*** Opening of DATA PROVIDED ***
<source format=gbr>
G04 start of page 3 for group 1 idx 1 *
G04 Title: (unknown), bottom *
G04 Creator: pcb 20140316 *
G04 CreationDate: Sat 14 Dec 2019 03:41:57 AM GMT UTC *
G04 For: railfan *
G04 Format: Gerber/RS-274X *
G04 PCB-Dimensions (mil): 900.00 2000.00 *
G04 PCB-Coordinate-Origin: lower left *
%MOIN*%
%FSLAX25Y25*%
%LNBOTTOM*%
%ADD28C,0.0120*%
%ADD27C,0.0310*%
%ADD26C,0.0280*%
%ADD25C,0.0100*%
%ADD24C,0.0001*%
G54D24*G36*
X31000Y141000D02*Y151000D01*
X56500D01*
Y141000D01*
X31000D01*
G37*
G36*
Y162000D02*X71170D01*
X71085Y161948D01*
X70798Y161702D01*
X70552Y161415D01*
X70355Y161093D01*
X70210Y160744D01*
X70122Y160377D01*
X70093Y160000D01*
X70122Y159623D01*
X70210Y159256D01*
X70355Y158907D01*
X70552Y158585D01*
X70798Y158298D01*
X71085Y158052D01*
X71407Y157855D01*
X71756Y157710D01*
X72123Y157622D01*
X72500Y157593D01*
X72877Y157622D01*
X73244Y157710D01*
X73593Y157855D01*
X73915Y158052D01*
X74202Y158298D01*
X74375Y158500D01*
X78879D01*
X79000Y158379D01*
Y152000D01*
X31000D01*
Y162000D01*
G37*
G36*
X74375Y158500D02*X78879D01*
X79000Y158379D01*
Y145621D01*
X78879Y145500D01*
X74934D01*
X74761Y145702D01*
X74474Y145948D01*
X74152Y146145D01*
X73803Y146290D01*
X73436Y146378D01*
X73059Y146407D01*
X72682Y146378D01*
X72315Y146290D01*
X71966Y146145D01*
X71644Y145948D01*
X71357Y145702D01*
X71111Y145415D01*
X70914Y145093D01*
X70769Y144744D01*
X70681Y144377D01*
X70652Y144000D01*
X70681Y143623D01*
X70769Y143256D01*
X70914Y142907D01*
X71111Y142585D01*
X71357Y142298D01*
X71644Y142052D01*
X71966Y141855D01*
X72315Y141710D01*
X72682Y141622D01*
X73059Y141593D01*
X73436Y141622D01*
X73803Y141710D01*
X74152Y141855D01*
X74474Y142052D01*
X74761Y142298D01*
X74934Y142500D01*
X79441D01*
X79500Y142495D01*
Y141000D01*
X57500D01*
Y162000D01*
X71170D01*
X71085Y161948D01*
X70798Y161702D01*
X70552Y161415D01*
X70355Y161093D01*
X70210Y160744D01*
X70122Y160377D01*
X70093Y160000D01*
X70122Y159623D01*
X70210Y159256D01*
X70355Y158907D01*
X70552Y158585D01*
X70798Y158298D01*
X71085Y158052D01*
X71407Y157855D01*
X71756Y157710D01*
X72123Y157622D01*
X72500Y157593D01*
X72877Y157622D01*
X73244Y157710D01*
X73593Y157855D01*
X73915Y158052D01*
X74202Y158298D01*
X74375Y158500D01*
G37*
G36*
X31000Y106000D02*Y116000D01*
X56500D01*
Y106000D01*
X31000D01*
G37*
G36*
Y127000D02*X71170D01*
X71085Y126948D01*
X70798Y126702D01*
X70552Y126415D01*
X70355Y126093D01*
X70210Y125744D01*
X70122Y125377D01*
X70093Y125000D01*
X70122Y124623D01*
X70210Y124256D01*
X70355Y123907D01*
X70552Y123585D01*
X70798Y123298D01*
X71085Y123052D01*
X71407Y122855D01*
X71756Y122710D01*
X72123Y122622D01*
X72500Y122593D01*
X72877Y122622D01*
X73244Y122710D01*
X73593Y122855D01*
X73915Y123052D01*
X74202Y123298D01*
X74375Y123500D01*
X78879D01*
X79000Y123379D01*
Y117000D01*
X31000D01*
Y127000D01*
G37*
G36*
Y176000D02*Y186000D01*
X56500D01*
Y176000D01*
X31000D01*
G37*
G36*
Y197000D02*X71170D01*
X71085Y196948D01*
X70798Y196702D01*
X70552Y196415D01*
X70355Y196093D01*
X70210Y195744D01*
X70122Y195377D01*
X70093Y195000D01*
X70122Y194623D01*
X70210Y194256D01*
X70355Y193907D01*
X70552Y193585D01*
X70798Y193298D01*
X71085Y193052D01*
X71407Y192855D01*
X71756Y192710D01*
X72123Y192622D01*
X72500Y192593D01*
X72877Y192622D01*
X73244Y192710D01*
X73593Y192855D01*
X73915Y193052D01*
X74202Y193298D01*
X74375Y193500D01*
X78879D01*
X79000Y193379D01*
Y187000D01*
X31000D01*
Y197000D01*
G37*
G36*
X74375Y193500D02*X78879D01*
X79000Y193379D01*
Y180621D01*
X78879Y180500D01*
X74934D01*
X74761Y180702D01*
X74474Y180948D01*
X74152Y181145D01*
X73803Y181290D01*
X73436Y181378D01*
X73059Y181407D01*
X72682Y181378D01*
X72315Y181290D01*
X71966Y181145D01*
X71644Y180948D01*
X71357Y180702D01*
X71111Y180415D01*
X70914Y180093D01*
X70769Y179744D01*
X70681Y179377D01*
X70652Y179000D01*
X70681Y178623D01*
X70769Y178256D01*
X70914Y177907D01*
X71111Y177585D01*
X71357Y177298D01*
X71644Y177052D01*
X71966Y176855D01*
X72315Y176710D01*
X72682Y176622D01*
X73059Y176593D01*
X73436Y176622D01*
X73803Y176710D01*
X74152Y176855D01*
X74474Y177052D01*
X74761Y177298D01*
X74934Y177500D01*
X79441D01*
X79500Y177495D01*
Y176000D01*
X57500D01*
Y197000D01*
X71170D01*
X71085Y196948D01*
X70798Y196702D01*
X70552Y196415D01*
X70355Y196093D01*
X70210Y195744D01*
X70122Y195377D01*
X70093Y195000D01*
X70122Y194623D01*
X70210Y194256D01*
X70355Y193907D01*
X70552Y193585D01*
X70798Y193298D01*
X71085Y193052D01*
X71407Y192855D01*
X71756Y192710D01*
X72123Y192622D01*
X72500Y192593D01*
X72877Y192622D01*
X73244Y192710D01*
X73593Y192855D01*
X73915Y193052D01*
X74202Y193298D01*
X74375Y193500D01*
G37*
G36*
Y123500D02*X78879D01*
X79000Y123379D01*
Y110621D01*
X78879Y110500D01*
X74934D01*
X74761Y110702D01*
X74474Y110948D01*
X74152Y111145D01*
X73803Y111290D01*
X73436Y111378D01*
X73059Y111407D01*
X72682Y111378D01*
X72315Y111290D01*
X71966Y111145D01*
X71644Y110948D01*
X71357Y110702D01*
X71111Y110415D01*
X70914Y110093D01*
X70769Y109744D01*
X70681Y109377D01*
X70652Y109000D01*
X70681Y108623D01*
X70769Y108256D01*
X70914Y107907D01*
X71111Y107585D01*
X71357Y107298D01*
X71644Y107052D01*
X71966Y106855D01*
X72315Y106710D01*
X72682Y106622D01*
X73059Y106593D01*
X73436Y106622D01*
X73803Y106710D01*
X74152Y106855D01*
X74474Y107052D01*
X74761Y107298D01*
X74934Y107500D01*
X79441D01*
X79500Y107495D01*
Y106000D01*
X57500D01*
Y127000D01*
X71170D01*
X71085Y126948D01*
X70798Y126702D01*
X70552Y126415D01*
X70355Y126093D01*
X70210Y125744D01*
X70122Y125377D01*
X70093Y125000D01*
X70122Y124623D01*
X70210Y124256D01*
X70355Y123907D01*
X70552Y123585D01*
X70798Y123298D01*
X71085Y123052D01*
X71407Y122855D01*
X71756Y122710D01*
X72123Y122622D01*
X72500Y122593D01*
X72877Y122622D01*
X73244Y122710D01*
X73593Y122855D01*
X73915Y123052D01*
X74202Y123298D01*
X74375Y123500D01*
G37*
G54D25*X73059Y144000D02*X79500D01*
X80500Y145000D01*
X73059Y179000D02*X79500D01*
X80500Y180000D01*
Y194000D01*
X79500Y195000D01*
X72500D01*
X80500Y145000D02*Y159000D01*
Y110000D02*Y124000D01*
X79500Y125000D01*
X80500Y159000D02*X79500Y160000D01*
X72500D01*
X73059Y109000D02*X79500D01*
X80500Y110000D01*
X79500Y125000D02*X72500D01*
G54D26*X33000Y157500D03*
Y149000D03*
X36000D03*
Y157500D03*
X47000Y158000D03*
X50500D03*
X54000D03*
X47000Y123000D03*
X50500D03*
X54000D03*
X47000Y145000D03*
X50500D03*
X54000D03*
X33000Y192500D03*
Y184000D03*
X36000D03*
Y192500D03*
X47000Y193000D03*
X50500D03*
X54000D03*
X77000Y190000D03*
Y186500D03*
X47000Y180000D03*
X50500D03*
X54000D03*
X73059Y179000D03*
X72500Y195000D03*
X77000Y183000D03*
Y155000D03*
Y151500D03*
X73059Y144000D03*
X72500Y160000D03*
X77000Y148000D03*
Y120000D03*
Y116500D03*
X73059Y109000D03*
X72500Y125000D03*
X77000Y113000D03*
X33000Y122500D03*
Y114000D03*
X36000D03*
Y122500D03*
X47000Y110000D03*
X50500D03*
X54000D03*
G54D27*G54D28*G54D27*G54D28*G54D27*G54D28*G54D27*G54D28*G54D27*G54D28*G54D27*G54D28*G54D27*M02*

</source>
*** Close of DATA PROVIDED ***
*** Opening of DATA PROVIDED ***
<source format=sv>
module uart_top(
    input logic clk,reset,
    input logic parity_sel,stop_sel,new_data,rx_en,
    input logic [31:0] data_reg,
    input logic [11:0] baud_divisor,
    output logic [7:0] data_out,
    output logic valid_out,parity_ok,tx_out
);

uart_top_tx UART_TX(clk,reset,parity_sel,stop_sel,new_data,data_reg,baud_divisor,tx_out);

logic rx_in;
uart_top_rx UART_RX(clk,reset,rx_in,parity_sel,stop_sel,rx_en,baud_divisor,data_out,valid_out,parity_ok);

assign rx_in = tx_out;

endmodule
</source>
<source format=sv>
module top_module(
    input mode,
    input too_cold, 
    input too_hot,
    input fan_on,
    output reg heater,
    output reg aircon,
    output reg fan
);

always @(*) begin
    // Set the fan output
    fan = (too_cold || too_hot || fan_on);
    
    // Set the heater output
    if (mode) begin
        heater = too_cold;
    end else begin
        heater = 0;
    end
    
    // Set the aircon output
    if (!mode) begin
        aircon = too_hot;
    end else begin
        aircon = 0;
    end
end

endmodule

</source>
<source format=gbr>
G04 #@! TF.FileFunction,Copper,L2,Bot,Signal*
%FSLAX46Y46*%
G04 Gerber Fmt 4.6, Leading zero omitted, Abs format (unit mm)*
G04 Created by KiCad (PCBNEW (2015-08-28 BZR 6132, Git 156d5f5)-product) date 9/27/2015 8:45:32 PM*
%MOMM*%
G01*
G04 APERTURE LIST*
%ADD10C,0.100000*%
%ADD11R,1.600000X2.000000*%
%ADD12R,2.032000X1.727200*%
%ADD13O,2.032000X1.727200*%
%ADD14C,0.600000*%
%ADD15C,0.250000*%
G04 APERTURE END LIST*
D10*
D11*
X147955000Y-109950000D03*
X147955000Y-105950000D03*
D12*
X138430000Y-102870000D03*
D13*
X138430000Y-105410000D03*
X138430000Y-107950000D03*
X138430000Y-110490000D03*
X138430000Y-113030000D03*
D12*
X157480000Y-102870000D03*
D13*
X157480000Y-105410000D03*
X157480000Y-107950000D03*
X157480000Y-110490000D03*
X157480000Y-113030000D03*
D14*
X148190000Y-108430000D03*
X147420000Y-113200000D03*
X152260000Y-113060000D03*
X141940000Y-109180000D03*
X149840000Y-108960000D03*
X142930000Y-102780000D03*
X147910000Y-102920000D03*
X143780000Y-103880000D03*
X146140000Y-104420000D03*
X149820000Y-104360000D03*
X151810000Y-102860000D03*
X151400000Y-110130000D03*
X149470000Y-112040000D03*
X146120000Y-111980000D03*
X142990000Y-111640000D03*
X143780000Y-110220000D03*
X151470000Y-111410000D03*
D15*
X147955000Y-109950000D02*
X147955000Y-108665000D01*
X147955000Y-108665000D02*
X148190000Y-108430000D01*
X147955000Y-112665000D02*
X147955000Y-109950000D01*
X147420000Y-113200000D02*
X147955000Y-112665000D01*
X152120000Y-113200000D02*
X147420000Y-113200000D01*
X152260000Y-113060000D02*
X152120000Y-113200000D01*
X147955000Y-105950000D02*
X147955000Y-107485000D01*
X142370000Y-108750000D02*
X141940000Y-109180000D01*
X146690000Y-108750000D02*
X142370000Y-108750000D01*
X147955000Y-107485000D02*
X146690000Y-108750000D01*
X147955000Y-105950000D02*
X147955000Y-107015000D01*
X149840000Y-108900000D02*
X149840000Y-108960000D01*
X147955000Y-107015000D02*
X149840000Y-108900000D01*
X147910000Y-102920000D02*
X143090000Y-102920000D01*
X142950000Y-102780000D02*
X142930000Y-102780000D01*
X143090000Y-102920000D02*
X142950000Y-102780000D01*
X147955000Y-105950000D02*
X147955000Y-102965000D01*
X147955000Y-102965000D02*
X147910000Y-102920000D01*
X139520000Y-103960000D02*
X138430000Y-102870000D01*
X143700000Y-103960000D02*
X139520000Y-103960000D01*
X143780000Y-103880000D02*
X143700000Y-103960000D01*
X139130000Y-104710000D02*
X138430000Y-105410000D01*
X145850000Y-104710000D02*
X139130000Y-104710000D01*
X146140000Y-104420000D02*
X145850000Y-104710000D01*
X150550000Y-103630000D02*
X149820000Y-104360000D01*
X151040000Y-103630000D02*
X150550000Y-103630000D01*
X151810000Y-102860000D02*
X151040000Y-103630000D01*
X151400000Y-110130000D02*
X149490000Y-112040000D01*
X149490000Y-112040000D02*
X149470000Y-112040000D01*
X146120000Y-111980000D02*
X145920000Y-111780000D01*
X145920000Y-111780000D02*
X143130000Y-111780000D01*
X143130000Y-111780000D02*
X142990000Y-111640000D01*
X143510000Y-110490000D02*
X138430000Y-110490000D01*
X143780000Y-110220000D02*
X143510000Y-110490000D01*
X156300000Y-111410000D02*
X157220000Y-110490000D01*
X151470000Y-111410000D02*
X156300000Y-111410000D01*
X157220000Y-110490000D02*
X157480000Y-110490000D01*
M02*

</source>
*** Close of DATA PROVIDED ***
*** Opening of DATA PROVIDED ***
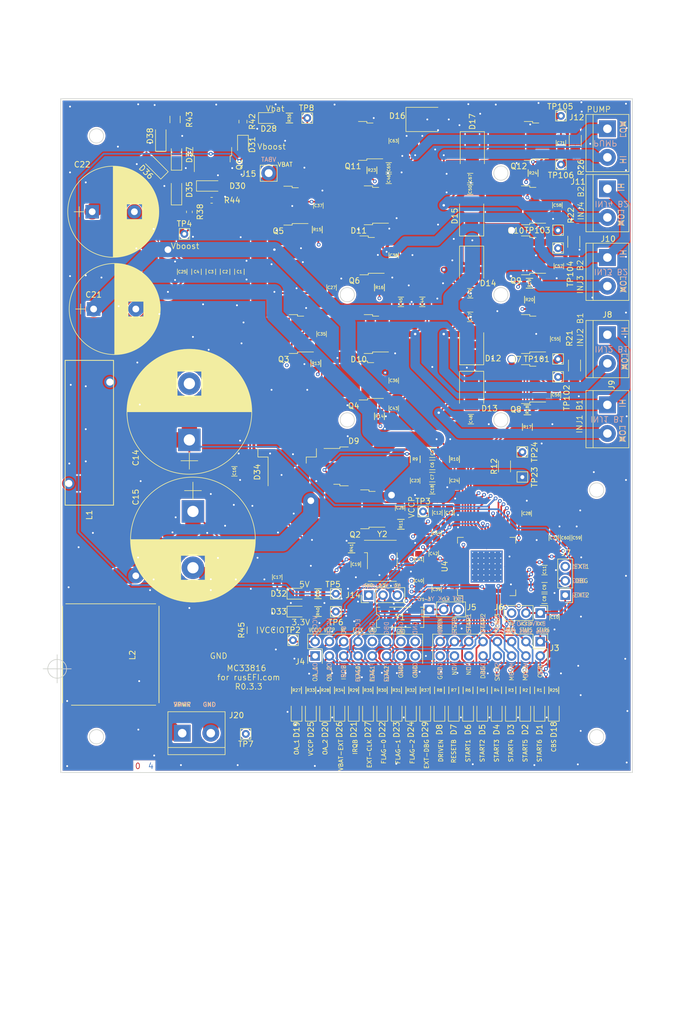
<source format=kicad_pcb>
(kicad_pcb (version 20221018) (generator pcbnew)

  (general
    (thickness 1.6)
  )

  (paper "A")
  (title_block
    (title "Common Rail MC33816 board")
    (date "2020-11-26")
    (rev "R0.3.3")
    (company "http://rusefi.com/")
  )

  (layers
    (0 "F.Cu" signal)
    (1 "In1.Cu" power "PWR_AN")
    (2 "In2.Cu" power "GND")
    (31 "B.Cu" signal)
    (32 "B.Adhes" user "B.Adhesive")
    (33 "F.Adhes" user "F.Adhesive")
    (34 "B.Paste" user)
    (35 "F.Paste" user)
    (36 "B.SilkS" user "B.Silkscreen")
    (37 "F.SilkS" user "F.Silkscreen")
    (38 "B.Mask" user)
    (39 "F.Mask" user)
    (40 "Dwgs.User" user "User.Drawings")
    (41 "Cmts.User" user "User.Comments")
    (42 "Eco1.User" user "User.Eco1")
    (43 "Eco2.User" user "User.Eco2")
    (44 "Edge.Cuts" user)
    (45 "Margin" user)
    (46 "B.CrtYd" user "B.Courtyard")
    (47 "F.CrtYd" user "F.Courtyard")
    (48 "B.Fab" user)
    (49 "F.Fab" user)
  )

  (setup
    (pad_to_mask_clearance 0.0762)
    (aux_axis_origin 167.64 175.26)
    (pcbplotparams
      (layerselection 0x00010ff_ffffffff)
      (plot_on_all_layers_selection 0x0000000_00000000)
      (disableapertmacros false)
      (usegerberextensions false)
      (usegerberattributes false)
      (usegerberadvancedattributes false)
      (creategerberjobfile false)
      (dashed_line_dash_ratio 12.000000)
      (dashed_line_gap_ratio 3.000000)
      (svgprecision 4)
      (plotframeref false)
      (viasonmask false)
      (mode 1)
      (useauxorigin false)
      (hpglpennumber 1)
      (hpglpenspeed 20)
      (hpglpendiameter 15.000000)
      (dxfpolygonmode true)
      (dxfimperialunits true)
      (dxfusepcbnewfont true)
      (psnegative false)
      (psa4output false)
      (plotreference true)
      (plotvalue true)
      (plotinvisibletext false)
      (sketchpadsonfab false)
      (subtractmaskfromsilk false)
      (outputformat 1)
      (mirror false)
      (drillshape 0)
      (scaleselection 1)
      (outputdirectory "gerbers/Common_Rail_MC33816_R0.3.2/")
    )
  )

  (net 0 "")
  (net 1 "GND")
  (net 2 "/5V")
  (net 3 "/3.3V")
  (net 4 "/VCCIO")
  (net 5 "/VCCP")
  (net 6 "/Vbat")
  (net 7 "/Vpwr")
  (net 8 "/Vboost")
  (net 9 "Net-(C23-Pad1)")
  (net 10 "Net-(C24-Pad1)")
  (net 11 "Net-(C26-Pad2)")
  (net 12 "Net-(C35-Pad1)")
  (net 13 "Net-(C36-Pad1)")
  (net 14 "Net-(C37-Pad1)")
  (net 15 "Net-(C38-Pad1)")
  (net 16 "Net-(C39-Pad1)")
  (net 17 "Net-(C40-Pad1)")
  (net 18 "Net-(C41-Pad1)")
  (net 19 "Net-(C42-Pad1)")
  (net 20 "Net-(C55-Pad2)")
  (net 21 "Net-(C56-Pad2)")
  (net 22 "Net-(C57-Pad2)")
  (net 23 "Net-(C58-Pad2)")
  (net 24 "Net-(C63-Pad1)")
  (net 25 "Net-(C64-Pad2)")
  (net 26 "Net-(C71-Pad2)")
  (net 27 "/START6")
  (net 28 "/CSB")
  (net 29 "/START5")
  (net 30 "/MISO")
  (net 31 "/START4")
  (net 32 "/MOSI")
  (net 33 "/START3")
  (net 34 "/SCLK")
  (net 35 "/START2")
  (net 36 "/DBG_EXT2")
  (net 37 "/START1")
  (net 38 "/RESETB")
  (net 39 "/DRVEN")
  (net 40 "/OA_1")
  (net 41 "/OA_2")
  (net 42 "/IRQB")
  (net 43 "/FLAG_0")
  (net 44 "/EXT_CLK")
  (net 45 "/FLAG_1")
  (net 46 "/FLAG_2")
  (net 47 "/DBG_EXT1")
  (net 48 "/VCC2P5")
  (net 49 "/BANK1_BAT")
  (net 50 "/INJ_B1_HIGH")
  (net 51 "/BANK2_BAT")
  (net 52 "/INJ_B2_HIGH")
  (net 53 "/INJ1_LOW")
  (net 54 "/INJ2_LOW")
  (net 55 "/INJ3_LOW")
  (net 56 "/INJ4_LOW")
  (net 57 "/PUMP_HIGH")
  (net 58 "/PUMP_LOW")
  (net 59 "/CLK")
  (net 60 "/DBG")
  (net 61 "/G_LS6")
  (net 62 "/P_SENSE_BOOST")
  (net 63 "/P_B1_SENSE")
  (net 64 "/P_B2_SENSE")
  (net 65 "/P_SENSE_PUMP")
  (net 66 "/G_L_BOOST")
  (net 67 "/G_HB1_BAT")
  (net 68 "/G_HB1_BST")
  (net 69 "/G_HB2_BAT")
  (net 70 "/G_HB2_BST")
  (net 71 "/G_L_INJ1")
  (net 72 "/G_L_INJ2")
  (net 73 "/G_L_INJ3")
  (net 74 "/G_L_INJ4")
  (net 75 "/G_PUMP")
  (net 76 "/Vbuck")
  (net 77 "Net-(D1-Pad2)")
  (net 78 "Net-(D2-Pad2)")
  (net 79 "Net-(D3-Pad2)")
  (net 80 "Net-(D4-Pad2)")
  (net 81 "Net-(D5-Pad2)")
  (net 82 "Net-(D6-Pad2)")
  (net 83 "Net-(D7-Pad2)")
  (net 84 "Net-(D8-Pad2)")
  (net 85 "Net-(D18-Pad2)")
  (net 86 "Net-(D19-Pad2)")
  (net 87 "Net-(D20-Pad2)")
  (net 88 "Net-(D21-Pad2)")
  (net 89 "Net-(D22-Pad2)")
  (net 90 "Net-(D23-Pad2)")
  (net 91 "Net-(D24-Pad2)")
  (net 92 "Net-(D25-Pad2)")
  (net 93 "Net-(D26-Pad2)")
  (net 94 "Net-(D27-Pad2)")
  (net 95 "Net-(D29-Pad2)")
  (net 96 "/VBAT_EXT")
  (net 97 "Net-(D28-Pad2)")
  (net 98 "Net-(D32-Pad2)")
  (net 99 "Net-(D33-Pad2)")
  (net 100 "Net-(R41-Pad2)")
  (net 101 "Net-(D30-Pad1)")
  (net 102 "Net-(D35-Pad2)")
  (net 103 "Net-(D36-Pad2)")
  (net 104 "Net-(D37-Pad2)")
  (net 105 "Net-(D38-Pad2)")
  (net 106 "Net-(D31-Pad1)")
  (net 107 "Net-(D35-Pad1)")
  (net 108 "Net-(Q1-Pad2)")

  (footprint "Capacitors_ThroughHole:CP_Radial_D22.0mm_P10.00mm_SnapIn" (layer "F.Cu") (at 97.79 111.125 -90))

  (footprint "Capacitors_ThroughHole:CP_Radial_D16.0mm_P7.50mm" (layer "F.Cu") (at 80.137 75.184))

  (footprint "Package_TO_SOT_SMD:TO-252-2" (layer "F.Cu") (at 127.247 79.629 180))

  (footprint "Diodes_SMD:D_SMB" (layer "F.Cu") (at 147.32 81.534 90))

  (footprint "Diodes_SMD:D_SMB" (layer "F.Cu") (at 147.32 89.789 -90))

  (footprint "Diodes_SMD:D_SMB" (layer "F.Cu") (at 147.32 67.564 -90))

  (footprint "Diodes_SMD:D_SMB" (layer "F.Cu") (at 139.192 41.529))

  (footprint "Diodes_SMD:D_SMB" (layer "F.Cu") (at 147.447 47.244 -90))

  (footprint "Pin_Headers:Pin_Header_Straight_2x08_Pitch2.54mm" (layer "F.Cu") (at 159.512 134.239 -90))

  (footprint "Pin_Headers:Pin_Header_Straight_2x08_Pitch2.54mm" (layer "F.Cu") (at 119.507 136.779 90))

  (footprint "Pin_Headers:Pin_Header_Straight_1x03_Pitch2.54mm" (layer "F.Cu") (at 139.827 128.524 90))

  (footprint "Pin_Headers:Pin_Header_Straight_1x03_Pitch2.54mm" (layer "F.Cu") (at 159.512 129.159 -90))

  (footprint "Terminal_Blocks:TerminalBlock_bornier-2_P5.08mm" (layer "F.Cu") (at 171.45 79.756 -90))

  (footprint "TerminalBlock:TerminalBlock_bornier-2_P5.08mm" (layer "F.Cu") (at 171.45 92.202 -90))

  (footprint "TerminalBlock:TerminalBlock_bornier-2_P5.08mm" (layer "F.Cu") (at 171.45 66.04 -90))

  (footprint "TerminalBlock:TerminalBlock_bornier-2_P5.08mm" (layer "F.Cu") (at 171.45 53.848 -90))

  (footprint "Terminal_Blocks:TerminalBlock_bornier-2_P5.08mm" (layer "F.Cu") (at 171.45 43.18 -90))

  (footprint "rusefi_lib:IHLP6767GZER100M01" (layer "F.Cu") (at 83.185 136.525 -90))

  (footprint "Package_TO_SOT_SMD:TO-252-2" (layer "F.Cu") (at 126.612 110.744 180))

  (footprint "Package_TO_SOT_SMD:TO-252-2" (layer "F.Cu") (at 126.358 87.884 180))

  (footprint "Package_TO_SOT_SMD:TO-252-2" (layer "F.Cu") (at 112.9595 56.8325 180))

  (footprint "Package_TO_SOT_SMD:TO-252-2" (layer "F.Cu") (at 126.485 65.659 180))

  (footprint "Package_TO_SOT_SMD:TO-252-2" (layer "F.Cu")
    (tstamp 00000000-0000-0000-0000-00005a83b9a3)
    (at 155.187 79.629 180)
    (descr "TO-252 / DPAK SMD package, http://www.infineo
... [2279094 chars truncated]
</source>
*** Close of DATA PROVIDED ***
» **AIM OF THE EXERCISE**: Determine how many lines of the listing contain the string "heater", and give only the number.

» **PROBLEM SOLUTION**: 4